Re: [PATCH v4 0/4] virtio: Clean up scatterlists and use the DMA API

Andy Lutomirski <luto@xxxxxxxxxxxxxx> · Tue, 2 Sep 2014 16:42:15 -0700

On Tue, Sep 2, 2014 at 4:20 PM, Benjamin Herrenschmidt <benh@xxxxxxxxxxx> wrote:
> On Tue, 2014-09-02 at 16:11 -0700, Andy Lutomirski wrote:
>
>> I don't think so.  I would argue that it's a straight-up bug for QEMU
>> to expose a physically-addressed virtio-pci device to the guest behind
>> an emulated IOMMU.  QEMU may already be doing that on ppc64, but it
>> isn't on x86_64 or arm (yet).
>
> Last I looked, it does on everything, it bypasses the DMA layer in qemu
> which is where IOMMUs are implemented.

I believe you, but I'm not convinced that this means much from the
guest's POV, except on ppc64.

>
>> On x86_64, I'm pretty sure that QEMU can emulate an IOMMU for
>> everything except the virtio-pci devices.  The ACPI DMAR stuff is
>> quite expressive.
>
> Well, *except* virtio, exactly...

But there aren't any ACPI systems with both virtio-pci and IOMMUs,
right?  So we could say that, henceforth, ACPI systems must declare
whether virtio-pci devices live behind IOMMUs without breaking
backward compatibility.

>
>> On ARM, I hope the QEMU will never implement a PCI IOMMU.  As far as I
>> could tell when I looked last week, none of the newer QEMU-emulated
>> ARM machines even support PCI.  Even if QEMU were to implement a PCI
>> IOMMU on some future ARM machine, it could continue using virtio-mmio
>> for virtio devices.
>
> Possibly...
>
>> So ppc might actually be the only system that has or will have
>> physically-addressed virtio PCI devices that are behind an IOMMU.  Can
>> this be handled in a ppc64-specific way?
>
> I wouldn't be so certain, as I said, the way virtio is implemented in
> qemu bypass the DMA layer which is where IOMMUs sit. The fact that
> currently x86 doesn't put an IOMMU there is not even garanteed, is it ?
> What happens if you try to mix and match virtio and other emulated
> devices that require the iommu on the same bus ?
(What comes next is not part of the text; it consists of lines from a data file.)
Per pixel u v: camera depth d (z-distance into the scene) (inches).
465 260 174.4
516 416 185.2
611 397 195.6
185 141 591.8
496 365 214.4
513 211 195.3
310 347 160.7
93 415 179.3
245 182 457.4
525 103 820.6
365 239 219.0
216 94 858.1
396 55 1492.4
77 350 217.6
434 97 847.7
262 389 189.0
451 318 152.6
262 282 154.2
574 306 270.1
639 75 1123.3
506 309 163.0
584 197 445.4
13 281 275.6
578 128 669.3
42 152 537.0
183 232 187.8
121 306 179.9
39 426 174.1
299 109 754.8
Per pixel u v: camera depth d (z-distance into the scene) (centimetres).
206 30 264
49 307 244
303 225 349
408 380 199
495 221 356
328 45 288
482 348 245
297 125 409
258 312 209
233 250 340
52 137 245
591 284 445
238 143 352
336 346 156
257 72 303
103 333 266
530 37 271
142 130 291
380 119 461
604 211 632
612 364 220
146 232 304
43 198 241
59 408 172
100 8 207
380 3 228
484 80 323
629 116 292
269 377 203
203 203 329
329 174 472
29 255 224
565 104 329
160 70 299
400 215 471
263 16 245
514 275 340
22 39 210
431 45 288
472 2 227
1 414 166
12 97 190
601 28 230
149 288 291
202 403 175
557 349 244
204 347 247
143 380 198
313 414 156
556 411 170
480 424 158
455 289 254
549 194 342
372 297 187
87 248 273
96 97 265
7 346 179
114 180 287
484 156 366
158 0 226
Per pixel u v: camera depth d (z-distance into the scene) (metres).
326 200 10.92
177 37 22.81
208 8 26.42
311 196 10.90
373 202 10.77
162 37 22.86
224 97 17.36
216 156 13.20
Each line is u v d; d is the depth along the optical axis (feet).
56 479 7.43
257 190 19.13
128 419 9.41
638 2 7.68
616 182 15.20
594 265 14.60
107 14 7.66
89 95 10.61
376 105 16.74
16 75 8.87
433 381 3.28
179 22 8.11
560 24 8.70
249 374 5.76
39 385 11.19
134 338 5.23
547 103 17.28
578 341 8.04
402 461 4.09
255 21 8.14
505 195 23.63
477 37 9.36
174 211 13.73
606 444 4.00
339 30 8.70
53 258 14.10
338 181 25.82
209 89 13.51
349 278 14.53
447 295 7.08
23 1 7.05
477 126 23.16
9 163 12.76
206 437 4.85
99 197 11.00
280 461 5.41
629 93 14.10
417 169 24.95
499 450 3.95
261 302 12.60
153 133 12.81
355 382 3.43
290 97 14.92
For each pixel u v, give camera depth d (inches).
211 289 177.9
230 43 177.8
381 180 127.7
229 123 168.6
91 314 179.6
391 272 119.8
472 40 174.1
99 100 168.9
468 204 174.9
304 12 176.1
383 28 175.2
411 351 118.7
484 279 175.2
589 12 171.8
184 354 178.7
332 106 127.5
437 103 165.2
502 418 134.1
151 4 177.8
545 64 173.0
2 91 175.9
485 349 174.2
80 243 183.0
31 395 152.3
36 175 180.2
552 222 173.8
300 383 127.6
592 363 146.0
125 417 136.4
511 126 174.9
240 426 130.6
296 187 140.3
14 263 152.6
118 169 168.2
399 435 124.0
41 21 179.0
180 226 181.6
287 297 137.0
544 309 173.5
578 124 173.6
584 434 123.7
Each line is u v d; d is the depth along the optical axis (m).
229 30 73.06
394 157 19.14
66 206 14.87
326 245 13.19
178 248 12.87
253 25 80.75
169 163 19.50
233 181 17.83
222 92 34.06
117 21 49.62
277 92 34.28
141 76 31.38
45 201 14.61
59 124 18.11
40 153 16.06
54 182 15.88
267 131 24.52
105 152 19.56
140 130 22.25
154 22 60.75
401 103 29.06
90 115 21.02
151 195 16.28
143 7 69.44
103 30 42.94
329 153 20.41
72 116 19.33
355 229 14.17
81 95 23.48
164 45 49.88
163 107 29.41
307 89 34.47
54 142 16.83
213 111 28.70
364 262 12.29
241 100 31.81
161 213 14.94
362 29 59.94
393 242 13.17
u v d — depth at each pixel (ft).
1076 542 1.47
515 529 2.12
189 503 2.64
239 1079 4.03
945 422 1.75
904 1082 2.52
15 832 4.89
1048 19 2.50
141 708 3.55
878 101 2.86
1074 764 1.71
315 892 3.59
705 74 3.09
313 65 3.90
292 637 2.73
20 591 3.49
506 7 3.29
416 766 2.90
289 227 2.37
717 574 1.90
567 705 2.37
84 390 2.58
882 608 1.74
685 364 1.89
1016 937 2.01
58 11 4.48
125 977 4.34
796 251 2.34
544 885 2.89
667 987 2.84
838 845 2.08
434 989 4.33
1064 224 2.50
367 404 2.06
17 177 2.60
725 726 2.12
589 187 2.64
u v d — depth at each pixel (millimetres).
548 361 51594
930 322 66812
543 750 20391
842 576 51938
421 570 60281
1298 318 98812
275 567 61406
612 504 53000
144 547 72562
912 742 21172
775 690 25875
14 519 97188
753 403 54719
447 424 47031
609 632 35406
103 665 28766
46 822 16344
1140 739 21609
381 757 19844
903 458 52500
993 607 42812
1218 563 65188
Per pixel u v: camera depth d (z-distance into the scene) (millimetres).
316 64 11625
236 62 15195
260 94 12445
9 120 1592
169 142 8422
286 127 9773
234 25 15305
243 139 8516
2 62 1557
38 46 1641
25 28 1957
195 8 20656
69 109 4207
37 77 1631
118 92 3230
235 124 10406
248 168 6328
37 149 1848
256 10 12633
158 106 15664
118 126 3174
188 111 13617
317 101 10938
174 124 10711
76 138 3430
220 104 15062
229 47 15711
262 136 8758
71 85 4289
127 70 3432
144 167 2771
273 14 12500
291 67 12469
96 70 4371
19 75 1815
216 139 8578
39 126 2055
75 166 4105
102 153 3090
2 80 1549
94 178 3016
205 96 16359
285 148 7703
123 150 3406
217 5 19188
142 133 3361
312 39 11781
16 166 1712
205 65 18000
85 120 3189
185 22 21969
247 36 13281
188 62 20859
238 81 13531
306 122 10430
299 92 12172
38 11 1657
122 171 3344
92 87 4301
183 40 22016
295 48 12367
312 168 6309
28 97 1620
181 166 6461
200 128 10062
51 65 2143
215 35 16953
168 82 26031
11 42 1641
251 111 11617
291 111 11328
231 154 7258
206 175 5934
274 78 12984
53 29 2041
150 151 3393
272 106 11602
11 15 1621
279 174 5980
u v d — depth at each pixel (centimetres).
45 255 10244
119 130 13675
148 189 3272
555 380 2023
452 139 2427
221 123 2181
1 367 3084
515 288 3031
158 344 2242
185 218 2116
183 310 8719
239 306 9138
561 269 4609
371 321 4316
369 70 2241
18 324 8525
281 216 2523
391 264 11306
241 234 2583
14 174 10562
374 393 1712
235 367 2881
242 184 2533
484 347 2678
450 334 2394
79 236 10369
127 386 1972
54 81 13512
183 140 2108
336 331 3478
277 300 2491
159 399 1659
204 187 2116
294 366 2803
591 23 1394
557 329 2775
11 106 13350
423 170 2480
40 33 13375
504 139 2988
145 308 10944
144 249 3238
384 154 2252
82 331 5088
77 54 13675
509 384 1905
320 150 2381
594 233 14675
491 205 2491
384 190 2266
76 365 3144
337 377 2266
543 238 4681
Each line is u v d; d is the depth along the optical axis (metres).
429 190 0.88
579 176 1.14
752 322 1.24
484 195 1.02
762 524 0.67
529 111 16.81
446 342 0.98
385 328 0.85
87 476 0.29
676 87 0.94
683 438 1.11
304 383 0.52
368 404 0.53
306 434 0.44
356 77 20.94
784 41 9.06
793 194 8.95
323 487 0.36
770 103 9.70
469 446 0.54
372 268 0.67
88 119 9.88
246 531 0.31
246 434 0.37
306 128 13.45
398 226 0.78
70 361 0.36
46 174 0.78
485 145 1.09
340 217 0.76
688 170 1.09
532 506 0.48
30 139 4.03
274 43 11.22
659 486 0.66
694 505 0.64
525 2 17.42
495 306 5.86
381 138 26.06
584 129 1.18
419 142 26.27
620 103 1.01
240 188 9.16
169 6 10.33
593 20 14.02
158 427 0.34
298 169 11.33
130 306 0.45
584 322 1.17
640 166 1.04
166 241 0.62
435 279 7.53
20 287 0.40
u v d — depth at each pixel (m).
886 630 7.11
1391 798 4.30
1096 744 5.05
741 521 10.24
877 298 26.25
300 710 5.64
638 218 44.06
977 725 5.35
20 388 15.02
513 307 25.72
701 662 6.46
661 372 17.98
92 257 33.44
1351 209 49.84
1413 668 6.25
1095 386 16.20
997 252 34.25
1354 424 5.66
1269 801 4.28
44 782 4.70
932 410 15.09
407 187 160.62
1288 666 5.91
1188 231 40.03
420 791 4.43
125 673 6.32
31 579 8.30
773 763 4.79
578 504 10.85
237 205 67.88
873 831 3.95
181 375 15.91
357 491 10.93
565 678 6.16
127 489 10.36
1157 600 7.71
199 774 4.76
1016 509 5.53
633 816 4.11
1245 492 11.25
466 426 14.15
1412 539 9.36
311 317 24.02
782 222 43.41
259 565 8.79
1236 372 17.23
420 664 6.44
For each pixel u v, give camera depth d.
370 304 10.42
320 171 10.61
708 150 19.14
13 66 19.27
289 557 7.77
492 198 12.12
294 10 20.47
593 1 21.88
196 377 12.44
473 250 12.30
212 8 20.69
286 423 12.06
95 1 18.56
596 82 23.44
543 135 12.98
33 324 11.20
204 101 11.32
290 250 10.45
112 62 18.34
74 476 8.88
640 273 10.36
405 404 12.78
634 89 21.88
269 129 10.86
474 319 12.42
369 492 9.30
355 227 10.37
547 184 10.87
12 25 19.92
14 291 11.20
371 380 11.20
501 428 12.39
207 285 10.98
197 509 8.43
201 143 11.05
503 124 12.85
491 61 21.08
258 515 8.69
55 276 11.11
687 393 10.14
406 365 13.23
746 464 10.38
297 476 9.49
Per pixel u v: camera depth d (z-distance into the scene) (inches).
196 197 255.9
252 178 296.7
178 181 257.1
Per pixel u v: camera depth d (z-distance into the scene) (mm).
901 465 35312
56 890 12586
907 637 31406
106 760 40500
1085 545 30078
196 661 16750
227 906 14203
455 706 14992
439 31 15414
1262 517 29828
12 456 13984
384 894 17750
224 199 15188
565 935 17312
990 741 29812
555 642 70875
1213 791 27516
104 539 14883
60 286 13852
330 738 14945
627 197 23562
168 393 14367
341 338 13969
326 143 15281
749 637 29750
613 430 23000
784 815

AFAIK QEMU doesn't support IOMMUs at all on x86, so current versions
of QEMU really do guarantee that virtio-pci on x86 has no IOMMU, even
if that guarantee is purely accidental.

>
> If we could discriminate virtio devices to a specific host bridge and
> guarantee no mix & match, we could probably add a concept of
> "IOMMU-less" bus but that would require guest changes which limits the
> usefulness.
>
>>   Is there any way that the
>> kernel can distinguish a QEMU-provided virtio PCI device from a
>> physical PCIe thing?
>
> Not with existing guests which cannot be changed. Existing distros are
> out with those drivers. If we add a backward compatibility mechanism,
> then we could add something yes, provided we can segregate virtio onto a
> dedicated host bridge (which can be a problem with the libvirt
> trainwreck...)

Ugh.

So here's an ugly proposal:

Step 1: Make virtio-pci use the DMA API only on x86.  This will at
least fix Xen and people experimenting with virtio hardware on x86,
and it won't break anything, since there are no emulated IOMMUs on
x86.

Step 2: Update the virtio spec.  Virtio 1.0 PCI devices should set a
new bit if they are physically addressed.  If that bit is clear, then
the device is assumed to be addressed in accordance with the
platform's standard addressing model for PCI.  Presumably this would
be something like VIRTIO_F_BUS_ADDRESSING = 33, and the spec would say
something like "Physical devices compatible with this specification
MUST offer VIRTIO_F_BUS_ADDRESSING.  Drivers MUST implement this
feature."  Alternatively, this could live in a PCI configuration
capability.

Step 3: Update virtio-pci to use the DMA API for all devices on x86
and for devices that advertise bus addressing on other architectures.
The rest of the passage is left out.